Fortify Rights, SUHAKAM [Malaysia Human Rights Commission], Lawyers for Liberty, and others have called on the Malaysian authorities to investigate the mass graves and human trafficking. In January 2019—eight months after Pakatan Harapan won the 14th General Elections in a landmark victory, ending six-decades of rule by Barisan Nasional—the Government of Malaysia under Prime Minister Tun Dr. Mahathir Mohamad announced it would create a Royal Commission of Inquiry to investigate the mass graves and trafficking at Wang Kelian.
 
In addition to investigating the mass graves, the Royal Commission of Inquiry should investigate the connection between human trafficking of Rohingya and child marriages, said RWDN and Fortify Rights.
 
On February 8, Malaysian authorities reportedly intervened to stop a child marriage between an 11-year-old Rohingya girl and a 20-year-old Rohingya man in Perai in Penang State, Malaysia.

“The new government has the political will to intervene in specific cases,” said Amy Smith. “We encourage the government to make the necessary legislative changes to tackle trafficking and end child marriage, including providing refugees with the rights to work, education, and health care.”
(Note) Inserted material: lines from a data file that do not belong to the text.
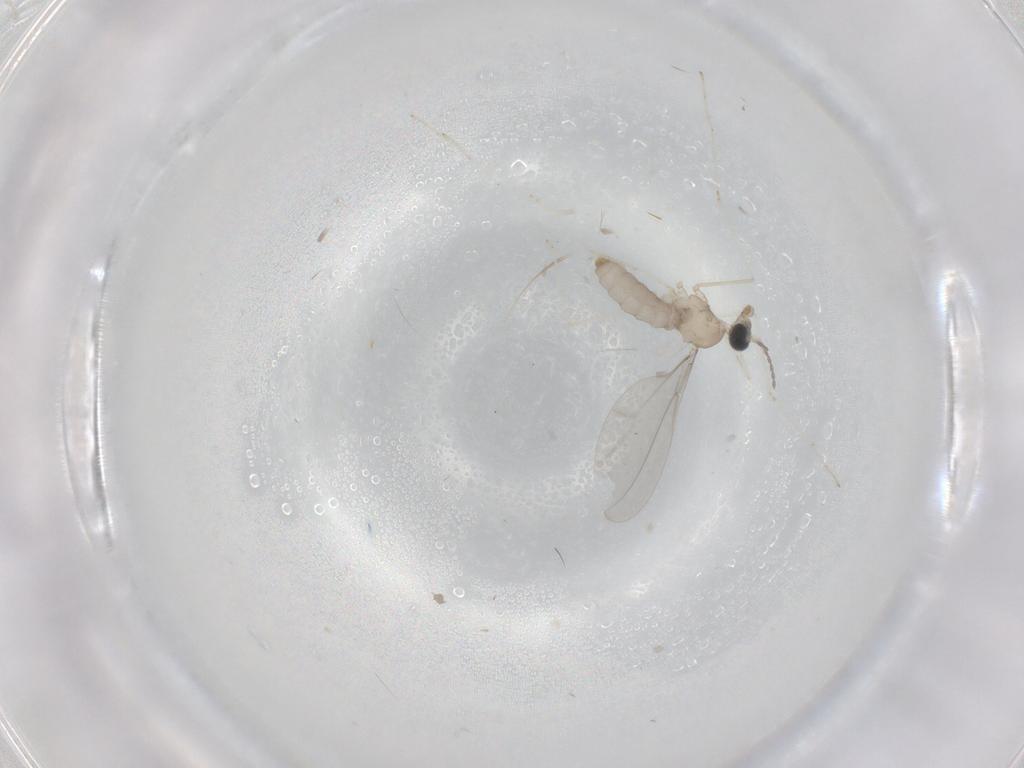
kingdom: Animalia
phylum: Arthropoda
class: Insecta
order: Diptera
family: Cecidomyiidae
Malaysia is state party to the U.N. Convention on the Rights of the Child (CRC) and Convention on the Elimination of All Forms of Discrimination Against Women (CEDAW), core international treaties that protect the human rights of women and girls. The CRC Committee defines “child marriage” as any marriage where either one or both partners are below 18 years of age. International standards set 18 as the minimum age for marriage for both parties, regardless of parental consent.
 
United Nations Special Rapporteur on contemporary forms of slavery Gulnara Shahinian said in 2012 that children cannot provide consent, therefore child marriage is “considered forced and falls under the slavery-like practices.”
 
Although Malaysia withdrew a longstanding reservation to Article 16(2) of CEDAW, which does not legally allow for “the betrothal and the marriage of a child,” Malaysia has yet to codify protections to prevent child marriage in domestic law.
 
Malaysia has a dual legal system, with civil law and Sharia law. Civil law sets the minimum age of marriage at 18 for non-Muslims, but girls aged 16 and older can marry with the permission of their state’s chief minister. For Muslims, Islamic law sets a 16-year minimum age for girls and permits even earlier marriages, with no apparent minimum, with the permission of a Sharia court. It is under the discretion of judges in determining whether an application should be approved.
 
The Pakatan Harapan coalition government’s election manifesto committed to setting 18 as the minimum age of marriage. RWDN and Fortify Rights urge the Malaysian government to urgently increase the legal age of marriage to 18 years for women and men for both civil and Muslim marriages, without exceptions.
 
Refugees do not have access to legal status or basic rights and protections in Malaysia and are at particular risk of indefinite detention, exploitation, and potential forced return. Although the Government of Malaysia has not ratified the 1951 U.N. Refugee Convention and fails to recognize or provide formal protection to refugees, the current Pakatan Harapan coalition government specifically included in its election-campaign manifesto a promise to “ratify the 1951 International Convention on Refugees so that refugees who escape from war-torn countries and arrive in Malaysia are given proper assistance.”

“Our community are survivors of genocide and we have rights and need protection, particularly our women and children,” said Sharifah Shakirah. “We aren’t asking the authorities for anything more than our basic human rights.”